Condominio

La mancata comunicazione dell’amministratore della lite, di cui non è competente, non inficia la delibera

Semmai può essere ragione di responsabilità professionale dell'amministratore nei confronti del condominio

di Fabrizio Plagenza

Anche quando emerga che l'amministratore non abbia informato i condòmini di un giudizio che esuli la sua competenza, la delibera adottata resta valida. È questo il principio ribadito dal Tribunale di Monza, con la sentenza numero 21 pubblicata il 13 gennaio 2022.

I fatti
Con atto di citazione, un condomino conveniva in giudizio il condominio, impugnando la delibera assembleare ritenuta viziata per diversi motivi. La sentenza in commento si sofferma a decidere su diverse eccezioni, con iter argomentativo che meriterebbe adeguata attenzione in ogni singola parte. L'attore, infatti, lamentava il difetto di informativa a tutti i condomini con riferimento allo stato di una esistente controversia di cui era parte il condominio. Si trattava della violazione degli obblighi di informativa di cui all'articolo 1131 comma 3 del Codice civile.

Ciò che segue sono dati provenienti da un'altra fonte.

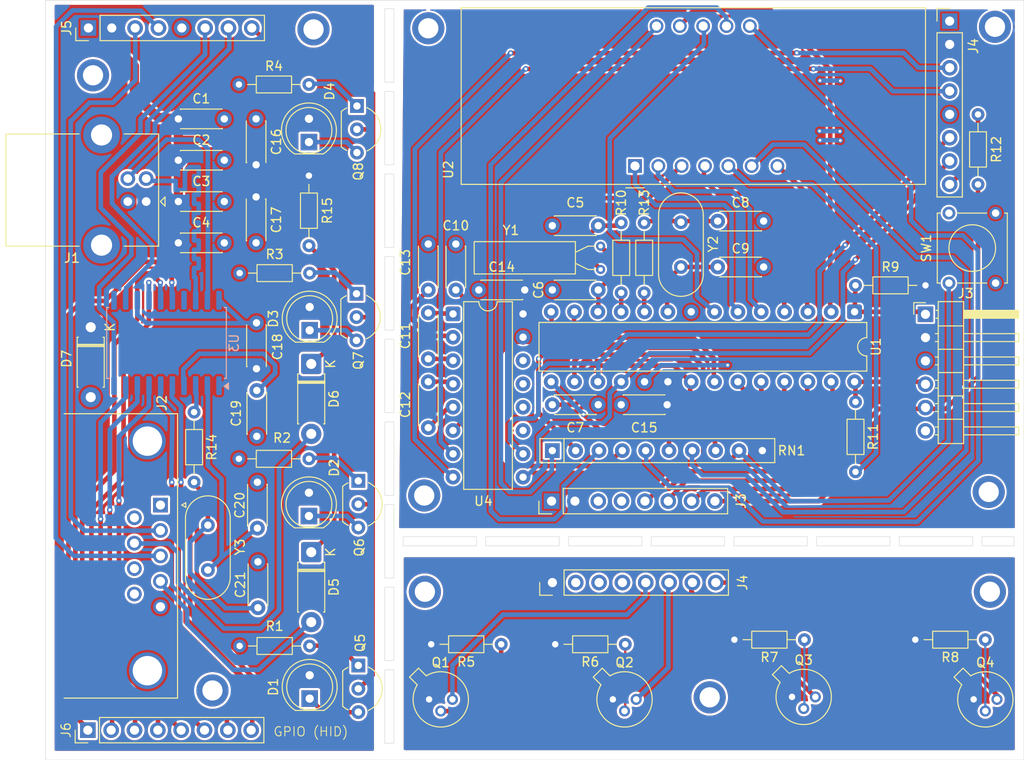
<source format=kicad_pcb>
(kicad_pcb
	(version 20241229)
	(generator "pcbnew")
	(generator_version "9.0")
	(general
		(thickness 1.6)
		(legacy_teardrops no)
	)
	(paper "A4")
	(layers
		(0 "F.Cu" signal)
		(2 "B.Cu" signal)
		(9 "F.Adhes" user "F.Adhesive")
		(11 "B.Adhes" user "B.Adhesive")
		(13 "F.Paste" user)
		(15 "B.Paste" user)
		(5 "F.SilkS" user "F.Silkscreen")
		(7 "B.SilkS" user "B.Silkscreen")
		(1 "F.Mask" user)
		(3 "B.Mask" user)
		(17 "Dwgs.User" user "User.Drawings")
		(19 "Cmts.User" user "User.Comments")
		(21 "Eco1.User" user "User.Eco1")
		(23 "Eco2.User" user "User.Eco2")
		(25 "Edge.Cuts" user)
		(27 "Margin" user)
		(31 "F.CrtYd" user "F.Courtyard")
		(29 "B.CrtYd" user "B.Courtyard")
		(35 "F.Fab" user)
		(33 "B.Fab" user)
		(39 "User.1" user)
		(41 "User.2" user)
		(43 "User.3" user)
		(45 "User.4" user)
	)
	(setup
		(pad_to_mask_clearance 0)
		(allow_soldermask_bridges_in_footprints no)
		(tenting front back)
		(pcbplotparams
			(layerselection 0x00000000_00000000_55555555_5755f5ff)
			(plot_on_all_layers_selection 0x00000000_00000000_00000000_00000000)
			(disableapertmacros no)
			(usegerberextensions no)
			(usegerberattributes yes)
			(usegerberadvancedattributes yes)
			(creategerberjobfile yes)
			(dashed_line_dash_ratio 12.000000)
			(dashed_line_gap_ratio 3.000000)
			(svgprecision 4)
			(plotframeref no)
			(mode 1)
			(useauxorigin no)
			(hpglpennumber 1)
			(hpglpenspeed 20)
			(hpglpendiameter 15.000000)
			(pdf_front_fp_property_popups yes)
			(pdf_back_fp_property_popups yes)
			(pdf_metadata yes)
			(pdf_single_document no)
			(dxfpolygonmode yes)
			(dxfimperialunits yes)
			(dxfusepcbnewfont yes)
			(psnegative no)
			(psa4output no)
			(plot_black_and_white yes)
			(sketchpadsonfab no)
			(plotpadnumbers no)
			(hidednponfab no)
			(sketchdnponfab yes)
			(crossoutdnponfab yes)
			(subtractmaskfromsilk no)
			(outputformat 1)
			(mirror no)
			(drillshape 1)
			(scaleselection 1)
			(outputdirectory "")
		)
	)
	(net 0 "")
	(net 1 "VDD")
	(net 2 "GNDREF")
	(net 3 "Net-(C5-Pad1)")
	(net 4 "Net-(U1-RC1{slash}T1OSI{slash}CCP2)")
	(net 5 "RB0")
	(net 6 "Net-(C8-Pad1)")
	(net 7 "Net-(U1-CLKIN{slash}OSC1{slash}RA7)")
	(net 8 "Net-(U7-C1-)")
	(net 9 "Net-(U7-C1+)")
	(net 10 "Net-(U7-C2+)")
	(net 11 "Net-(U7-C2-)")
	(net 12 "V+")
	(net 13 "V-")
	(net 14 "unconnected-(J1-D--Pad2)")
	(net 15 "unconnected-(J1-D+-Pad3)")
	(net 16 "Net-(U7-R2IN)")
	(net 17 "Net-(U7-T2OUT)")
	(net 18 "unconnected-(J2-Pad7)")
	(net 19 "unconnected-(J2-Pad1)")
	(net 20 "unconnected-(J2-Pad4)")
	(net 21 "unconnected-(J2-Pad9)")
	(net 22 "unconnected-(J2-Pad6)")
	(net 23 "unconnected-(J2-Pad8)")
	(net 24 "LVP")
	(net 25 "ICSPDAT")
	(net 26 "ICSPCLK")
	(net 27 "~{MCLR}{slash}VPP")
	(net 28 "OUT1")
	(net 29 "Net-(Q1-B)")
	(net 30 "Net-(Q2-B)")
	(net 31 "OUT2")
	(net 32 "OUT3")
	(net 33 "Net-(Q3-B)")
	(net 34 "Net-(Q4-B)")
	(net 35 "OUT4")
	(net 36 "Net-(U1-RC0{slash}T1OSO{slash}T1CK1)")
	(net 37 "Net-(U1-CLKOUT{slash}OSC2{slash}RA6)")
	(net 38 "7-G")
	(net 39 "CC1")
	(net 40 "Net-(RN1-R3.1)")
	(net 41 "Net-(RN1-R2.1)")
	(net 42 "CC4")
	(net 43 "Net-(RN1-R1.1)")
	(net 44 "CC2")
	(net 45 "CC3")
	(net 46 "Net-(RN1-R4.1)")
	(net 47 "Net-(U1-ULPWU{slash}C12IN0-{slash}AN0{slash}RA0)")
	(net 48 "RX")
	(net 49 "TX")
	(net 50 "Net-(U1-~{SS}{slash}C2OUT{slash}AN4{slash}RA5)")
	(net 51 "DP")
	(net 52 "Net-(U1-CVref{slash}C2IN1+{slash}Vref-{slash}AN2{slash}RA2)")
	(net 53 "Net-(U1-C12IN1-{slash}AN1{slash}RA1)")
	(net 54 "Net-(U1-T0CKI{slash}C1OUT{slash}RA4)")
	(net 55 "Net-(U1-C1IN+{slash}Vref+{slash}AN3{slash}RA3)")
	(net 56 "unconnected-(U7-T1OUT-Pad14)")
	(net 57 "unconnected-(U7-R1OUT-Pad12)")
	(net 58 "unconnected-(U7-R1IN-Pad13)")
	(net 59 "unconnected-(U7-T1IN-Pad11)")
	(net 60 "RB6")
	(footprint "Connector_PinHeader_2.54mm:PinHeader_1x08_P2.54mm_Vertical" (layer "F.Cu") (at 83.675 43.021391 90))
	(footprint "LED_THT:LED_D5.0mm_IRGrey" (layer "F.Cu") (at 107.675 96.176391 90))
	(footprint "Capacitor_THT:C_Disc_D4.3mm_W1.9mm_P5.00mm" (layer "F.Cu") (at 102.065 92.496391 -90))
	(footprint "Capacitor_THT:C_Disc_D4.3mm_W1.9mm_P5.00mm" (layer "F.Cu") (at 131.165 71.555 180))
	(footprint "MountingHole:MountingHole_2.2mm_M2_ISO7380_Pad" (layer "F.Cu") (at 181.665 93.555 -90))
	(footprint "Resistor_THT:R_Axial_DIN0204_L3.6mm_D1.6mm_P7.62mm_Horizontal" (layer "F.Cu") (at 107.675 89.946391 180))
	(footprint "Resistor_THT:R_Axial_DIN0204_L3.6mm_D1.6mm_P7.62mm_Horizontal" (layer "F.Cu") (at 161.605 109.646961 180))
	(footprint "Resistor_THT:R_Axial_DIN0204_L3.6mm_D1.6mm_P7.62mm_Horizontal" (layer "F.Cu") (at 142.105 110.146961 180))
	(footprint "Package_TO_SOT_THT:TO-92L_Inline_Wide" (layer "F.Cu") (at 112.9 51.52 -90))
	(footprint "Crystal:Crystal_HC49-4H_Vertical" (layer "F.Cu") (at 148.165 69.055 90))
	(footprint "Capacitor_THT:C_Disc_D4.3mm_W1.9mm_P5.00mm" (layer "F.Cu") (at 139.165 64.555 180))
	(footprint "Capacitor_THT:C_Disc_D4.3mm_W1.9mm_P5.00mm" (layer "F.Cu") (at 120.665 81.555 -90))
	(footprint "Package_TO_SOT_THT:TO-92L_Inline_Wide" (layer "F.Cu") (at 113.05 112.45 -90))
	(footprint "Resistor_THT:R_Axial_DIN0204_L3.6mm_D1.6mm_P7.62mm_Horizontal" (layer "F.Cu") (at 107.755 110.331391 180))
	(footprint "Resistor_THT:R_Axial_DIN0204_L3.6mm_D1.6mm_P7.62mm_Horizontal" (layer "F.Cu") (at 167.165 83.745 -90))
	(footprint "Capacitor_THT:C_Disc_D4.3mm_W1.9mm_P5.00mm" (layer "F.Cu") (at 93.4625 61.926391))
	(footprint "MountingHole:MountingHole_2.2mm_M2_ISO7380_Pad" (layer "F.Cu") (at 97.175 115.176391 -90))
	(footprint "MountingHole:MountingHole_2.2mm_M2_ISO7380_Pad" (layer "F.Cu") (at 108.175 43.176391 -90))
	(footprint "Capacitor_THT:C_Disc_D4.3mm_W1.9mm_P5.00mm" (layer "F.Cu") (at 152.165 69.055))
	(footprint "Crystal:Crystal_HC49-4H_Vertical" (layer "F.Cu") (at 96.675 102.056391 90))
	(footprint "MountingHole:MountingHole_2.2mm_M2_ISO7380_Pad" (layer "F.Cu") (at 84.175 48.176391 -90))
	(footprint "Capacitor_THT:C_Disc_D4.3mm_W1.9mm_P5.00mm" (layer "F.Cu") (at 134.165 84.055))
	(footprint "Package_TO_SOT_THT:TO-92L_Inline_Wide" (layer "F.Cu") (at 113.05 92.35 -90))
	(footprint "Package_TO_SOT_THT:TO-18-3_Lens" (layer "F.Cu") (at 160.255 115.876961))
	(footprint "Capacitor_THT:C_Disc_D4.3mm_W1.9mm_P5.00mm" (layer "F.Cu") (at 93.4625 66.426391))
	(footprint "Resistor_THT:R_Axial_DIN0204_L3.6mm_D1.6mm_P7.62mm_Horizontal" (layer "F.Cu") (at 107.675 49.176391 180))
	(footprint "Capacitor_THT:C_Disc_D4.3mm_W1.9mm_P5.00mm" (layer "F.Cu") (at 123.665 66.555 -90))
	(footprint "Resistor_THT:R_Array_SIP10" (layer "F.Cu") (at 134.165 89.055))
	(footprint "MountingHole:MountingHole_2.2mm_M2_ISO7380_Pad" (layer "F.Cu") (at 120.665 43.055 -90))
	(footprint "LED_THT:LED_D5.0mm_IRGrey" (layer "F.Cu") (at 107.675 55.451391 90))
	(footprint "Resistor_THT:R_Axial_DIN0204_L3.6mm_D1.6mm_P7.62mm_Horizontal" (layer "F.Cu") (at 141.665 71.865 90))
	(footprint "Capacitor_THT:C_Disc_D4.3mm_W1.9mm_P5.00mm" (layer "F.Cu") (at 120.665 74.055 -90))
	(footprint "Resistor_THT:R_Axial_DIN0204_L3.6mm_D1.6mm_P7.62mm_Horizontal" (layer "F.Cu") (at 180.5 52.44 -90))
	(footprint "Package_TO_SOT_THT:TO-18-3_Lens" (layer "F.Cu") (at 180.025 116.146961))
	(footprint "Connector_USB:USB_B_Lumberg_2411_02_Horizontal" (layer "F.Cu") (at 89.9625 61.926391 180))
	(footprint "Connector_PinHeader_2.54mm:PinHeader_1x08_P2.54mm_Vertical" (layer "F.Cu") (at 134.175 103.425 90))
	(footprint "Crystal:Crystal_AT310_D3.0mm_L10.0mm_Horizontal" (layer "F.Cu") (at 139.42 66.785 -90))
	(footprint "MountingHole:MountingHole_2.2mm_M2_ISO7380_Pad" (layer "F.Cu") (at 181.795 104.425 -90))
	(footprint "MountingHole:MountingHole_2.2mm_M2_ISO7380_Pad" (layer "F.Cu") (at 120.295 104.425 -90))
	(footprint "Capacitor_THT:C_Disc_D4.3mm_W1.9mm_P5.00mm" (layer "F.Cu") (at 139.165 71.555 180))
	(footprint "Package_TO_SOT_THT:TO-18-3_Lens" (layer "F.Cu") (at 140.755 116.146961))
	(footprint "Resistor_THT:R_Axial_DIN0204_L3.6mm_D1.6mm_P7.62mm_Horizontal" (layer "F.Cu") (at 107.755 69.721391 180))
	(footprint "Capacitor_THT:C_Disc_D4.3mm_W1.9mm_P5.00mm" (layer "F.Cu") (at 101.965 75.136391 -90))
	(footprint "Capacitor_THT:C_Disc_D4.3mm_W1.9mm_P5.00mm" (layer "F.Cu") (at 93.4625 52.926391))
	(footprint "Diode_THT:D_DO-41_SOD81_P7.62mm_Horizontal" (layer "F.Cu") (at 107.925 100.111391 -90))
	(footprint "Diode_THT:D_DO-41_SOD81_P7.62mm_Horizontal" (layer "F.Cu") (at 83.925 75.611391 -90))
	(footprint "Capacitor_THT:C_Disc_D4.3mm_W1.9mm_P5.00mm" (layer "F.Cu") (at 102.125 101.166391 -90))
	(footprint "Display_7Segment:CA56-12EWA"
		(layer "F.Cu")
		(uuid "b09019f3-620d-4736-9a1f-1bf38828be31")
		(at 143.165 58.055 90)
		(descr "4 digit 7 segment green LED, http://www.kingbrightusa.com/images/catalog/SPEC/CA56-12EWA.pdf")
		(tags "4 digit 7 segment green LED")
		(property "Reference" "U2"
			(at -0.4 -20.31 90)
			(layer "F.SilkS")
			(uuid "2e4f5576-f702-4eea-8c43-82e5ff3df2bc")
			(effects
				(font
					(size 1 1)
					(thickness 0.15)
				)
			)
		)
		(property "Value" "HDSP-B03E"
			(at 2.37 33.21 90)
			(layer "F.Fab")
			(hide yes)
			(uuid "da85b7f9-4cb1-4bc3-abfa-f22cd4135d8f")
			(effects
				(font
					(size 1 1)
					(thickness 0.15)
				)
			)
		)
		(property "Datasheet" "http://www.kingbrightusa.com/images/catalog/SPEC/CA56-12EWA.pdf"
			(at 0 0 90)
			(unlocked yes)
			(layer "F.Fab")
			(hide yes)
			(uuid "f0df91ce-089a-4086-bfd9-957b1b853dfd")
			(effects
				(font
					(size 1.27 1.27)
					(thickness 0.15)
				)
			)
		)
		(property "Description" "4 digit 7 segment high efficiency red LED, common cathode"
			(at 0 0 90)
			(unlocked yes)
			(layer "F.Fab")
			(hide yes)
			(uuid "726d7216-4449-4605-9568-8055da31fdf6")
			(effects
				(font
					(size 1.27 1.27)
					(thickness 0.15)
				)
			)
		)
		(property ki_fp_filters "*CA56*12EWA*")
		(path "/ef004db8-71f7-45ba-9e25-4977966f5c2b")
		(sheetname "/")
		(sheetfile "ECET230 Project.kicad_sch")
		(attr through_hole)
		(fp_line
			(start -2 -18.92)
			(end 17.24 -18.92)
			(stroke
				(width 0.12)
				(type solid)
			)
			(layer "F.SilkS")
			(uuid "250871e5-7e25-4b7b-be67-7edd6734a023")
		)
		(fp_line
			(start -2 -18.92)
			(end -2 31.62)
			(stroke
				(width 0.12)
				(type solid)
			)
			(layer "F.SilkS")
			(uuid "2c57ba4b-c516-4065-8e68-7697d18a1f4c")
		)
		(fp_line
			(start -2.38 -1)
			(end -2.38 1)
			(stroke
				(width 0.12)
				(type solid)
			)
			(layer "F.SilkS")
			(uuid "93b06fd9-dd91-47d0-a0ad-1d0a064c6b15")
		)
		(fp_line
			(start 17.24 31.62)
			(end 17.24 -18.92)
			(stroke
				(width 0.12)
				(type solid)
			)
			(layer "F.SilkS")
			(uuid "3454714f-2651-49d9-b250-c682d844e177")
		)
		(fp_line
			(start -2 31.62)
			(end 17.24 31.62)
			(stroke
				(width 0.12)
				(type solid)
			)
			(layer "F.SilkS")
			(uuid "f68f9d6d-054d-4983-b6b4-f09edc0e89b5")
		)
		(fp_line
			(start 17.37 -19.05)
			(end 17.37 31.75)
			(stroke
				(width 0.05)
				(type solid)
			)
			(layer "F.CrtYd")
			(uuid "4ebdf745-588b-4aa1-9209-6408e639e978")
		)
		(fp_line
			(start -2.13 -19.05)
			(end 17.37 -19.05)
			(stroke
				(width 0.05)
				(type solid)
			)
			(layer "F.CrtYd")
			(uuid "9f77011f-0598-49a3-9c8d-bf2205ce002f")
		)
		(fp_line
			(start 17.37 31.75)
			(end -2.13 31.75)
			(stroke
				(width 0.05)
				(type solid)
			)
			(layer "F.CrtYd")
			(uuid "1893b0f5-8888-48b0-a82d-d49c947b398c")
		)
		(fp_line
			(start -2.13 31.75)
			(end -2.13 -19.05)
			(stroke
				(width 0.05)
				(type solid)
			)
			(layer "F.CrtYd")
			(uuid "dd6a50db-5ab2-4c59-aec4-2f5005ee21cf")
		)
		(fp_line
			(start 17.12 -18.8)
			(end 17.12 31.5)
			(stroke
				(width 0.1)
				(type solid)
			)
			(layer "F.Fab")
			(uuid "4a45a4a7-b064-402b-b9bc-29743490d9da")
		)
		(fp_line
			(start -1.88 -18.8)
			(end 17.12 -18.8)
			(stroke
				(width 0.1)
				(type solid)
			)
			(layer "F.Fab")
			(uuid "cbc19a31-d3cd-432f-87f2-c9499663fee2")
		)
		(fp_line
			(start -1.88 -1)
			(end -1.88 -18.8)
			(stroke
				(width 0.1)
				(type solid)
			)
			(layer "F.Fab")
			(uuid "a1be7f72-8a0a-4c97-ae0d-051111dbd223")
		)
		(fp_line
			(start -0.88 0)
			(end -1.88 -1)
			(stroke
				(width 0.1)
				(type solid)
			)
			(layer "F.Fab")
			(uuid "1cefd601-a9af-4695-b930-713241fbf10a")
		)
		(fp_line
			(start -1.88 1)
			(end -0.88 0)
			(stroke
				(width 0.1)
				(type solid)
			)
			(layer "F.Fab")
			(uuid "d78170f4-c34c-484b-ab67-b48bba0bd031")
		)
		(fp_line
			(start -1.88 1)
			(end -1.88 31.5)
			(stroke
				(width 0.1)
				(type solid)
			)
			(layer "F.Fab")
			(uuid "abd5b6a6-4b17-4fcf-a386-78e6ef06fa8a")
		)
		(fp_line
			(start -1.88 31.5)
			(end 17.12 31.5)
			(stroke
				(width 0.1)
				(type solid)
			)
			(layer "F.Fab")
			(uuid "527116cb-d6b8-4f4a-8f57-ce3f6bf7abd5")
		)
		(fp_text user "${REFERENCE}"
			(at 8.128 6.604 90)
			(layer "F.Fab")
			(uuid "69d6b85a-3d77-4c58-b05f-f34c70aa33bd")
			(effects
				(font
					(size 1 1)
					(thickness 0.15)
				)
			)
		)
		(pad "1" thru_hole rect
			(at 0 0 90)
... [1158141 chars truncated]
</source>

A tal proposito, si legge in sentenza che «è sufficiente osservare come, pur ammettendo che l'amministratore abbia tenuto le condotte allegate dall'attore, ciò non implica la invalidità della delibera assembleare, potendo semmai essere ragione di responsabilità professionale dell'amministratore nei confronti del condominio».Vale la pena ricordare che ai sensi dell'articolo 1131 comma 3 richiamato «qualora la citazione o il provvedimento abbia un contenuto che esorbita dalle attribuzioni dell’amministratore, questi è tenuto a darne senza indugio notizia all’assemblea dei condòmini».In base, poi, al successivo comma 4 della medesima norma «L’amministratore che non adempie a quest’obbligo può essere revocato ed è tenuto al risarcimento dei danni».

L’omessa informativa e le sue conseguenze
La questione, dunque, non è di poco conto se solo si pensa agli effetti che la violazione possa comportare per l'amministratore inadempiente. Di fondamentale importanza per l'amministratore, muoversi all'interno dei poteri attribuiti allo stesso dalla legge. In giurisprudenza, ad esempio, la Cassazione si è espressa più volte sui poteri di rappresentanza dell'amministratore : la proposizione di una domanda diretta alla estensione della proprietà comune mediante declaratoria di appartenenza al condominio di un’area adiacente al fabbricato condominiale, siccome acquistata per usucapione, implicando non solo l’accrescimento del diritto di comproprietà, ma anche la proporzionale assunzione degli obblighi e degli oneri ad esso correlati, è stata ritenuta esorbitante dai poteri deliberativi dell’assemblea e dai poteri di rappresentanza dell’amministratore, il quale può esercitare la relativa azione solo in virtù di un mandato speciale rilasciato da ciascun condomino (Cassazione, ordinanza 25014/2020).

Viceversa, in altra occasione la Suprema corte ha ritenuto che l'amministratore avesse il potere di rappresentanza del condominio, potendo resistere all’impugnazione della delibera assembleare riguardante parti comuni e potendo anche gravare la relativa decisione del giudice, senza necessità di autorizzazione o ratifica dell’assemblea, tenuto conto dei poteri demandatigli dall’articolo 1131 Codice civile, «giacché l’esecuzione e la difesa delle deliberazioni assembleari rientra fra le attribuzioni proprie dello stesso amministratore» (Cassazione, sentenza 23550/2020).

La responsabilità dell’amministratore
Nel caso trattato dal Tribunale di Monza, l'eccezione mossa all'amministratore era quella di non aver rispettato il dettato normativo di cui all'articolo 1131 comma 3 del Codice civile, per non aver informato i condòmini della lite pendente. Tuttavia, secondo il giudice, è sufficiente osservare come, pur ammettendo che l'amministratore abbia tenuto le condotte allegate dall'attore, ciò non implica la invalidità della delibera assembleare, potendo semmai essere ragione di responsabilità professionale dell'amministratore nei confronti del condominio.

La sentenza 21/2022, inoltre, si sofferma sulla ripartizione delle spese di riscaldamento enunciando il seguente principio : in presenza di sistemi di misurazione del calore erogato in favore di ciascuna unità immobiliare sita nello stabile condominiale il costo per il servizio comune di riscaldamento va ripartito in proporzione dell'utilizzazione di esso e non ai millesimi (principio questo ribadito anche da ultimo da Cassazione, ordinanza 28282/2019). Dunque, le spese del riscaldamento centralizzato di un edificio in condominio, ove sia stato adottato un sistema di contabilizzazione del calore, devono essere ripartite in base al consumo effettivamente registrato.